◆ **DIRECTIONS**: Would you copy the material below word for word, beginning with its first line and ending with the line that contains "Performance Improvement Officer (PIO)"?

◆ **DATA PROVIDED**:
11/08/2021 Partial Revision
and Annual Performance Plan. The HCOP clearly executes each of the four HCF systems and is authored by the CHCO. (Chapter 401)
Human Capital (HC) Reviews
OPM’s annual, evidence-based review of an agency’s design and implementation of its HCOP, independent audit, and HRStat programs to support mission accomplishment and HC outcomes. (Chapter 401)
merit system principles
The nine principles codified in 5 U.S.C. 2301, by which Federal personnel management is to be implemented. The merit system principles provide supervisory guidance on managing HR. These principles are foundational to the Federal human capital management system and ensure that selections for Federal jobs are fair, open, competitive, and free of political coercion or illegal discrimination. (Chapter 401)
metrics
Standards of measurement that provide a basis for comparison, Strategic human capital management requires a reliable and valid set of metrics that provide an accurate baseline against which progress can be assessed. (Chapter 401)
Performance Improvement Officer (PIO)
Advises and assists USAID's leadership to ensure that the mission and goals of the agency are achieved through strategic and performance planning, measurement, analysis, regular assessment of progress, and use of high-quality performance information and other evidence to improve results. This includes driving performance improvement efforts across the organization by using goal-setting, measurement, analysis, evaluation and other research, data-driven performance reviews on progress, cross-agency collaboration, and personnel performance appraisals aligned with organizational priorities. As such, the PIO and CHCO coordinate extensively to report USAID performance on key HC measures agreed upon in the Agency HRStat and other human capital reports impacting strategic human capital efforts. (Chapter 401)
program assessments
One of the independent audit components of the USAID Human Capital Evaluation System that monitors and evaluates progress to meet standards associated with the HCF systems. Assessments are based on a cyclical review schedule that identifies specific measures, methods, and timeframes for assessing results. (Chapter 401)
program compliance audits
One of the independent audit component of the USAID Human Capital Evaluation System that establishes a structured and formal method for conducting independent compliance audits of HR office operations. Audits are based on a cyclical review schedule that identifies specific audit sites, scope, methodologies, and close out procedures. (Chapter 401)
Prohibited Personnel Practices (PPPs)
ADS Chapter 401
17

◆ **RESULT FOR THIS TASK**:
11/08/2021 Partial Revision
and Annual Performance Plan. The HCOP clearly executes each of the four HCF systems and is authored by the CHCO. (Chapter 401)
Human Capital (HC) Reviews
OPM’s annual, evidence-based review of an agency’s design and implementation of its HCOP, independent audit, and HRStat programs to support mission accomplishment and HC outcomes. (Chapter 401)
merit system principles
The nine principles codified in 5 U.S.C. 2301, by which Federal personnel management is to be implemented. The merit system principles provide supervisory guidance on managing HR. These principles are foundational to the Federal human capital management system and ensure that selections for Federal jobs are fair, open, competitive, and free of political coercion or illegal discrimination. (Chapter 401)
metrics
Standards of measurement that provide a basis for comparison, Strategic human capital management requires a reliable and valid set of metrics that provide an accurate baseline against which progress can be assessed. (Chapter 401)
Performance Improvement Officer (PIO)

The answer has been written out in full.